Деваха в белом халате, застегнутом на три пуговицы, сидела на скамейке, широко разведя коленки и обмахивалась бумажным пакетом из-под бинтов. Назойливые взгляды милиционера, нацеленные на самую крайнюю снизу пуговицу, ее ничуть не беспокоили. То ли привыкла к ним давно. То ли милиционер с его запретным интересом был ей безразличен.
— А что с ней делать? — снова заканючила фельдшерица, все еще помнившая о клятвенном обещании не бросать больного.
— А что с ней можно делать? Пускай вот тетенька ее забирает по месту квартирования, а завтра утром мы встретимся. — Милиционер оторвал наконец свой взгляд от распаха белоснежного халата, обращаясь к Тамаре: — Вы мне только адрес сообщите. Надеюсь, с регистрацией у вас все в порядке?
— Да уж, — Тамара вздохнула. — А утром рано прибудете?
— Как можно раньше. И вот еще что, — он подхватил Тамару под локоток и отвел подальше. — Вы там с ней поговорите аккуратненько, что она собирается с покойником делать?

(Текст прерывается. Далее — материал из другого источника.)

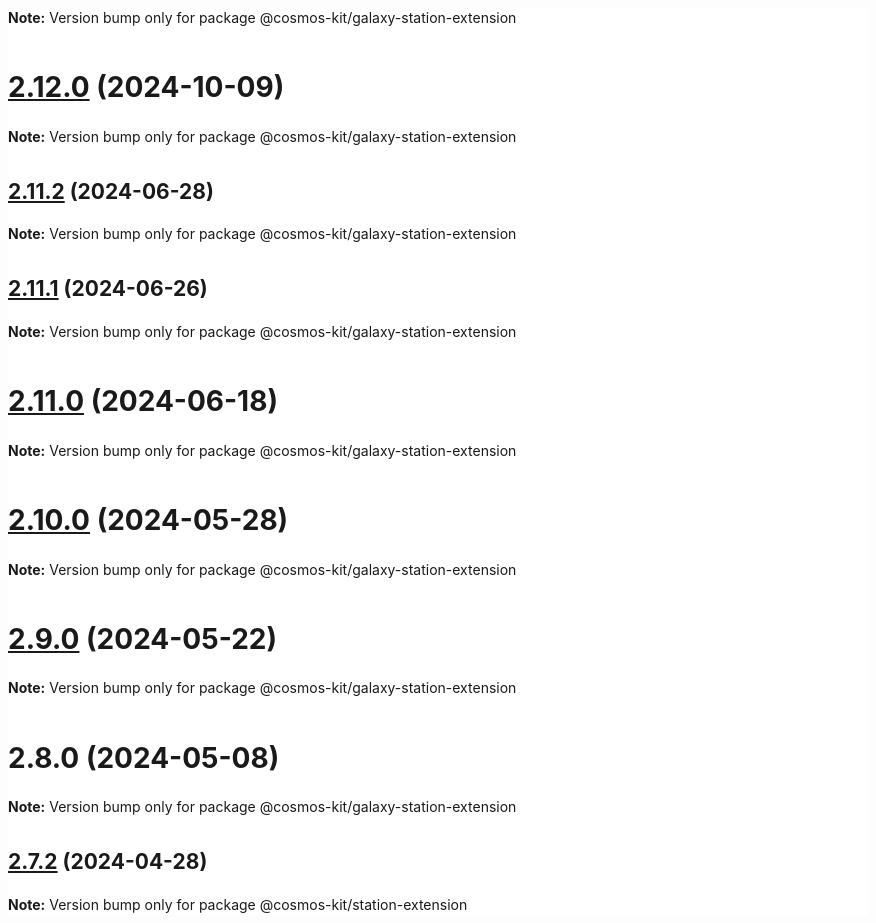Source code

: **Note:** Version bump only for package @cosmos-kit/galaxy-station-extension

# [2.12.0](https://github.com/hyperweb-io/cosmos-kit/compare/@cosmos-kit/galaxy-station-extension@2.11.2...@cosmos-kit/galaxy-station-extension@2.12.0) (2024-10-09)

**Note:** Version bump only for package @cosmos-kit/galaxy-station-extension

## [2.11.2](https://github.com/hyperweb-io/cosmos-kit/compare/@cosmos-kit/galaxy-station-extension@2.11.1...@cosmos-kit/galaxy-station-extension@2.11.2) (2024-06-28)

**Note:** Version bump only for package @cosmos-kit/galaxy-station-extension

## [2.11.1](https://github.com/hyperweb-io/cosmos-kit/compare/@cosmos-kit/galaxy-station-extension@2.11.0...@cosmos-kit/galaxy-station-extension@2.11.1) (2024-06-26)

**Note:** Version bump only for package @cosmos-kit/galaxy-station-extension

# [2.11.0](https://github.com/hyperweb-io/cosmos-kit/compare/@cosmos-kit/galaxy-station-extension@2.10.0...@cosmos-kit/galaxy-station-extension@2.11.0) (2024-06-18)

**Note:** Version bump only for package @cosmos-kit/galaxy-station-extension

# [2.10.0](https://github.com/hyperweb-io/cosmos-kit/compare/@cosmos-kit/galaxy-station-extension@2.9.0...@cosmos-kit/galaxy-station-extension@2.10.0) (2024-05-28)

**Note:** Version bump only for package @cosmos-kit/galaxy-station-extension

# [2.9.0](https://github.com/hyperweb-io/cosmos-kit/compare/@cosmos-kit/galaxy-station-extension@2.8.0...@cosmos-kit/galaxy-station-extension@2.9.0) (2024-05-22)

**Note:** Version bump only for package @cosmos-kit/galaxy-station-extension

# 2.8.0 (2024-05-08)

**Note:** Version bump only for package @cosmos-kit/galaxy-station-extension

## [2.7.2](https://github.com/hyperweb-io/cosmos-kit/compare/@cosmos-kit/station-extension@2.7.1...@cosmos-kit/station-extension@2.7.2) (2024-04-28)

**Note:** Version bump only for package @cosmos-kit/station-extension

— А что с ним можно делать?! — Тамара в испуге отшатнулась.
— Я не знаю… — он замялся, — понимаете, там от него мало что осталось. Везти за сотни верст… Довезет ли?
— В любом случае ей решать. — Она вздохнула, обернулась, с жалостью глянула на Юлю, с отрешенным видом глотающую ледяную минералку. — Хотя кому там решать?! Сделалась дурочка дурочкой!
— Ладно, до утра, короче.
И совершенно позабыв предложить им добраться до дома, пошел, загребая ногами, к своей машине. Фельдшерица подхватила чемоданчик и побрела за ним следом. Потом все же опомнилась, ухватила милиционера за худой локоток и подергала:
— Слышишь, Петрович, может, давай их подвезем? Нехорошо как-то оставлять тут.
— А? — тот оглянулся и нехотя согласился. — Да давай подвезем. Мне-то что, жалко, что ли? Не уснула бы в машине. На руках я ее точно не потащу.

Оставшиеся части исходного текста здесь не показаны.